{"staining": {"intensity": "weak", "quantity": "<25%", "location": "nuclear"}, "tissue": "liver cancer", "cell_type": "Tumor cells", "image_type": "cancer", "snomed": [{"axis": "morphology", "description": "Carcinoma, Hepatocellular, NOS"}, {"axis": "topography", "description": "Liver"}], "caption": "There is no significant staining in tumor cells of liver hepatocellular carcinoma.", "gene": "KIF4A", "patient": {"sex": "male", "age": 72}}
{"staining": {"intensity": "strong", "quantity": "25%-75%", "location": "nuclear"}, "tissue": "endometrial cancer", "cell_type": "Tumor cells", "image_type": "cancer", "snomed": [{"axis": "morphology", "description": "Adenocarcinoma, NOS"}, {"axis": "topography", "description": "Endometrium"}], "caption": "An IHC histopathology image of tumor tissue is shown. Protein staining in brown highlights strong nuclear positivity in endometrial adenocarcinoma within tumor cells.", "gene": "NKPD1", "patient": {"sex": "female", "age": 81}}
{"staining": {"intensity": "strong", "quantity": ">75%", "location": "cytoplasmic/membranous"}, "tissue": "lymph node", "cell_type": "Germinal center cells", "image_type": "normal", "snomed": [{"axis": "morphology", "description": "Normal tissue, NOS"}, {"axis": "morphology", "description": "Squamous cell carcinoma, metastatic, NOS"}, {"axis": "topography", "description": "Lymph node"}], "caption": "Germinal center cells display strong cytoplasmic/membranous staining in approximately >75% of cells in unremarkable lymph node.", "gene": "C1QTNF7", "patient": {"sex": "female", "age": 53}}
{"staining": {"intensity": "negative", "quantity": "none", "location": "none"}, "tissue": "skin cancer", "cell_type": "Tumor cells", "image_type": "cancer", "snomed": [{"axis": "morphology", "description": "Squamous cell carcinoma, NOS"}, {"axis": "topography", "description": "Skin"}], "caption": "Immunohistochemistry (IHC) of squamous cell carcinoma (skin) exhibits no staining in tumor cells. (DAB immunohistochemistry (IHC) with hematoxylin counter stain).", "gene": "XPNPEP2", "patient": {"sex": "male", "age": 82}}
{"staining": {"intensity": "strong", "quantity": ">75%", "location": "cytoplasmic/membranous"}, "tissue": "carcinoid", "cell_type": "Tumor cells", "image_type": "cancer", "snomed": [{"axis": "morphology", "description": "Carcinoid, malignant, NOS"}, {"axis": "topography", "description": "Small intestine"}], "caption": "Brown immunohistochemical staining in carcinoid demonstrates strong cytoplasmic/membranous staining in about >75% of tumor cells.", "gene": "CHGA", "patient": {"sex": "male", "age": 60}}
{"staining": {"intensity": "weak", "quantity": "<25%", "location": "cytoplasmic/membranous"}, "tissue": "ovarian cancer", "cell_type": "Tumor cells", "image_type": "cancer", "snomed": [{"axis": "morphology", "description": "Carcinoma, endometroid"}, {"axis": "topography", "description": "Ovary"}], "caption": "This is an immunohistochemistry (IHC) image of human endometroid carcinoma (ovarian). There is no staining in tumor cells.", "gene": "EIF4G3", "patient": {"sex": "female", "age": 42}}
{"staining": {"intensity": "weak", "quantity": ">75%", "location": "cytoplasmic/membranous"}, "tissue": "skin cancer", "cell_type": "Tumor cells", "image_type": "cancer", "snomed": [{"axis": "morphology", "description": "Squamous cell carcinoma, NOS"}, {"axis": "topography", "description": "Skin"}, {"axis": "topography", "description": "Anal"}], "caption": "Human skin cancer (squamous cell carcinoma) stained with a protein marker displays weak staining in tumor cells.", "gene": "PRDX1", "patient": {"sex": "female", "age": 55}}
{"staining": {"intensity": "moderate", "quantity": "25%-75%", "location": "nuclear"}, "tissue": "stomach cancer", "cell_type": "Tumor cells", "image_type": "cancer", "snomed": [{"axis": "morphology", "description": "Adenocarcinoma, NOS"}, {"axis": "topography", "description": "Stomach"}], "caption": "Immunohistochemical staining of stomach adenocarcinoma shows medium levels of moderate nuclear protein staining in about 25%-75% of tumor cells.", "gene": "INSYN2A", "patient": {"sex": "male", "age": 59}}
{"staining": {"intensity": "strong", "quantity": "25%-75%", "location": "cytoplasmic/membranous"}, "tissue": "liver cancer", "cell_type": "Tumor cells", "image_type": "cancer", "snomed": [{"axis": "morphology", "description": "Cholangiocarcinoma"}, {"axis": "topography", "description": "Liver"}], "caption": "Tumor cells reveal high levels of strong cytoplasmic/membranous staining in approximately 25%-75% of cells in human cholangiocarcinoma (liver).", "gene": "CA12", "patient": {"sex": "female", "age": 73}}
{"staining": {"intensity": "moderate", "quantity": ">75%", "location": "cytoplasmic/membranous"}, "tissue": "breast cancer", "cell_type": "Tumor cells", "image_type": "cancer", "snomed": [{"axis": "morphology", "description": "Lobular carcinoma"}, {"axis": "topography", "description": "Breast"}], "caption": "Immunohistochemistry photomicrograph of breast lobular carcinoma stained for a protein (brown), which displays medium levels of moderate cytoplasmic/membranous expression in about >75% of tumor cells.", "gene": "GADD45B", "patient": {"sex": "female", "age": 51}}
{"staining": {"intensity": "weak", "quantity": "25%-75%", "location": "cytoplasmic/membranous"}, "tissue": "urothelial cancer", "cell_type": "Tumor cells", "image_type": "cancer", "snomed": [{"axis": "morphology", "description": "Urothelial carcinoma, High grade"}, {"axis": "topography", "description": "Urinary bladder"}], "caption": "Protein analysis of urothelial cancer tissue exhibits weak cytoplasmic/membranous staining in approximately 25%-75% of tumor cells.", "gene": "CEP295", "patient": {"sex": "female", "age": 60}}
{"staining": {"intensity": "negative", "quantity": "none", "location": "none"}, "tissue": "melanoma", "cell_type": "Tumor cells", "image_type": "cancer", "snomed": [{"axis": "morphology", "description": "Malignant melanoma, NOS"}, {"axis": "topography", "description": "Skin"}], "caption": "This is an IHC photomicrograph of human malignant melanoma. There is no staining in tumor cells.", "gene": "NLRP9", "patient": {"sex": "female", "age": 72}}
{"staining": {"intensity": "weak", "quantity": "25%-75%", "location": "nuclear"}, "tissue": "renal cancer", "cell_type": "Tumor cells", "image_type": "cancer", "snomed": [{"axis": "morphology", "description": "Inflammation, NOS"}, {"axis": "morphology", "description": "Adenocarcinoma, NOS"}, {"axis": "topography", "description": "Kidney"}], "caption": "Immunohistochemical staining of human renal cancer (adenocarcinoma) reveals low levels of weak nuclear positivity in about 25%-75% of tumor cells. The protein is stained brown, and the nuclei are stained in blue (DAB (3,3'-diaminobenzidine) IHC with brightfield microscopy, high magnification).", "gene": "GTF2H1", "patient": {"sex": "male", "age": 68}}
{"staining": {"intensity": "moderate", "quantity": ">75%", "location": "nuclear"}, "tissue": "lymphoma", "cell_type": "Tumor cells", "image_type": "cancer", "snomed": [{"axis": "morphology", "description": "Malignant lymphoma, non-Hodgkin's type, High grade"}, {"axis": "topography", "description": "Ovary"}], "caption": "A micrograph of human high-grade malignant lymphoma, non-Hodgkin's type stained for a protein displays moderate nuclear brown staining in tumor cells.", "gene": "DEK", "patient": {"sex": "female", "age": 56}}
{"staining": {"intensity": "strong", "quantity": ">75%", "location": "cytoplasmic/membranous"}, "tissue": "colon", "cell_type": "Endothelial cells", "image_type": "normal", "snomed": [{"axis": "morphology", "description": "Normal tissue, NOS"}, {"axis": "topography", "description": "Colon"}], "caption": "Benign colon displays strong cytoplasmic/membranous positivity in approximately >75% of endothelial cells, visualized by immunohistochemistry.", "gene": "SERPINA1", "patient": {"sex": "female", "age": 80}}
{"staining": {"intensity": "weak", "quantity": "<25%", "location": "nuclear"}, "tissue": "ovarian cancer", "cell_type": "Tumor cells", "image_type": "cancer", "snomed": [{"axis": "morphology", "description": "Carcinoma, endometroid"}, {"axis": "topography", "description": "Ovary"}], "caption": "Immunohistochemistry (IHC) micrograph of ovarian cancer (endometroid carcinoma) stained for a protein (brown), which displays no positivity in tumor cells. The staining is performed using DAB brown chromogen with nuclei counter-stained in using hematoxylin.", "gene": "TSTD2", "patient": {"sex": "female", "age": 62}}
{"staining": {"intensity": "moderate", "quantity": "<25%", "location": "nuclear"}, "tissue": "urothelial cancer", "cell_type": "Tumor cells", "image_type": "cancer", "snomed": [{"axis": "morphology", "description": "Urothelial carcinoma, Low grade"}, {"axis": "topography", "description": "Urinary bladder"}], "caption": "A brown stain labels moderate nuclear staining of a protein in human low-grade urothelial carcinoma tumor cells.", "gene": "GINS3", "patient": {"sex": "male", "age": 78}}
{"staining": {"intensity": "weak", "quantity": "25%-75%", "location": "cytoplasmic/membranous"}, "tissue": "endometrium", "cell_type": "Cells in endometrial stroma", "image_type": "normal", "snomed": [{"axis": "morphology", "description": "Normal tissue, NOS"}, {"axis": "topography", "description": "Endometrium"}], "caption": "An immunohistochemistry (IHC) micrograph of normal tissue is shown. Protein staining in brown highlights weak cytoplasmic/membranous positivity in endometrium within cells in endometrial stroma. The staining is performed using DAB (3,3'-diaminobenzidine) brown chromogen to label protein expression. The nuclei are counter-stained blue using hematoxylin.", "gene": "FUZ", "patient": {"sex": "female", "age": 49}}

———

**Work instruction:**
Restate word for word the entries above from the line with "staining of stomach" through the line with "cells reveal high", inclusive, leaving out everything else.

**Completed exercise:**
{"staining": {"intensity": "moderate", "quantity": "25%-75%", "location": "nuclear"}, "tissue": "stomach cancer", "cell_type": "Tumor cells", "image_type": "cancer", "snomed": [{"axis": "morphology", "description": "Adenocarcinoma, NOS"}, {"axis": "topography", "description": "Stomach"}], "caption": "Immunohistochemical staining of stomach adenocarcinoma shows medium levels of moderate nuclear protein staining in about 25%-75% of tumor cells.", "gene": "INSYN2A", "patient": {"sex": "male", "age": 59}}
{"staining": {"intensity": "strong", "quantity": "25%-75%", "location": "cytoplasmic/membranous"}, "tissue": "liver cancer", "cell_type": "Tumor cells", "image_type": "cancer", "snomed": [{"axis": "morphology", "description": "Cholangiocarcinoma"}, {"axis": "topography", "description": "Liver"}], "caption": "Tumor cells reveal high levels of strong cytoplasmic/membranous staining in approximately 25%-75% of cells in human cholangiocarcinoma (liver).", "gene": "CA12", "patient": {"sex": "female", "age": 73}}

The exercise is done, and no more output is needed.